Юа, впервые в жизни пришедший к столкнувшемуся со лбом выводу, что выражение про проваливающуюся куда-то там землю не такое уж, оказывается, и дурное — он бы и сам сейчас не побрезговал воспользоваться чьим-нибудь кроличьим подкопом и убраться отсюда сильно-сильно поглубже да подальше, лишь бы больше не терпеть всего этого дурдома, пристыжающего жгучими красными жгутами, — поспешно сделал вид, будто не слушает, не слышал и вообще никакого придурка с холеной выбритой мордой в глаза не видел. Повернул лицо к буйствующему приливу, запоздало припоминая, что сворачивать в те или иные подворотни они прекратили с приличный кусок времени назад, теперь вот упрямо пробиваясь сквозь серую паутину скалящегося ветра да залетающих куда не просили пригоршных брызг.
— Ну, ну, да полно же тебе изображать из себя настолько неприступного недотрогу. Не играй со мной в эти игры, не надо, я ведь вижу и понимаю все намного лучше, чем ты там себе решил, глупый упрямый мальчишка. И не притворяйся, будто не понимаешь, о чем я толкую — у тебя, да прости меня за прямоту, налицо наблюдается всякое отсутствие таланта к сему неблагодарному делу… Что не может, однако, не радовать. Это — всё, о чем мы здесь ведем задушевные развивающие беседы — как извечная танцевальная борьба добра со злом: всем известно, что добро уныло и занудливо, у добра кислотно-постный вид, смятая улыбка и ходит оно этакими изборчивыми окольными путями, а зло, наоборот, обильно и тучно, зло причудливо, вкус у него отменный, а запах с аппетитнейшим жирным соком — и того лучше. Многие любят чесать языками про припрятанное семечко медленной отравы в том самом первом кусочке, который каждый из нас в свое время отведал, но… До сих пор я встречал куда как больше тех, кто травился вовсе не им, а своим пресловутым добром, и все равно продолжал отстаивать его иллюзорную честь до потешно-последнего: то ли из-за собственной недалекой глупости да гордости, то ли из-за того, что давно потерялись мозги… если они вообще когдато имели место быть, конечно. Для тебя я подобной участи не допущу, не обессудь, так что надо будет заняться на досуге обязательным расширением твоих взглядов, мой юный неопытный друг.
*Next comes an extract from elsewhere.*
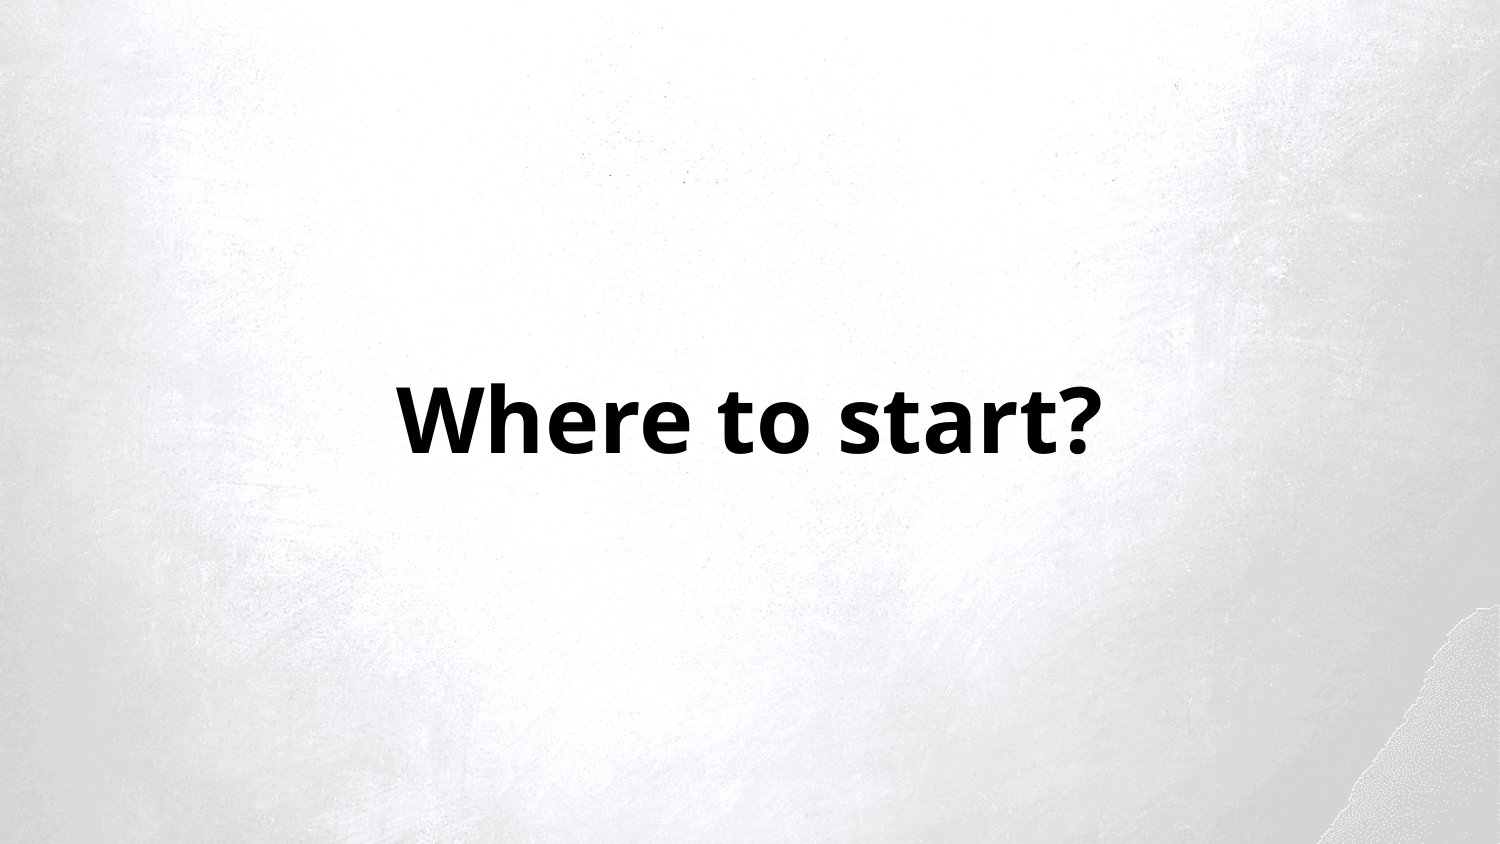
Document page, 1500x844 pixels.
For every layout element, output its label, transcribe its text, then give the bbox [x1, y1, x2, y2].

text_box Where to start? [112, 346, 1388, 538]
picture [0, 0, 1500, 844]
Уэльс, еще только-только от всего вокруг открещивающийся и уперто уверяющий себя, что не станет больше размениваться рядом с этим человеком на пагубное внимание, раз за разом бьющее рикошетом по самым больным и уязвимым местам, опять слушал, слушал, слушал и опять велся, велся да велся, пока его ежестрочное, замученное: — «Да заткнешься ты хоть когда-нибудь, хренов Микки Маус?! Закрой свою пасть и отвали от меня! Просто заткнись и иди, свались куда-нибудь в море!» — гасло в хриплом лисьем смехе, в желтых мерцающих глазах, в перегретой от стыли коже и в мимолетных, но далеко не двусмысленных касаниях, прикрытых хитрящимся оберегом от негодующего стихийного буйства.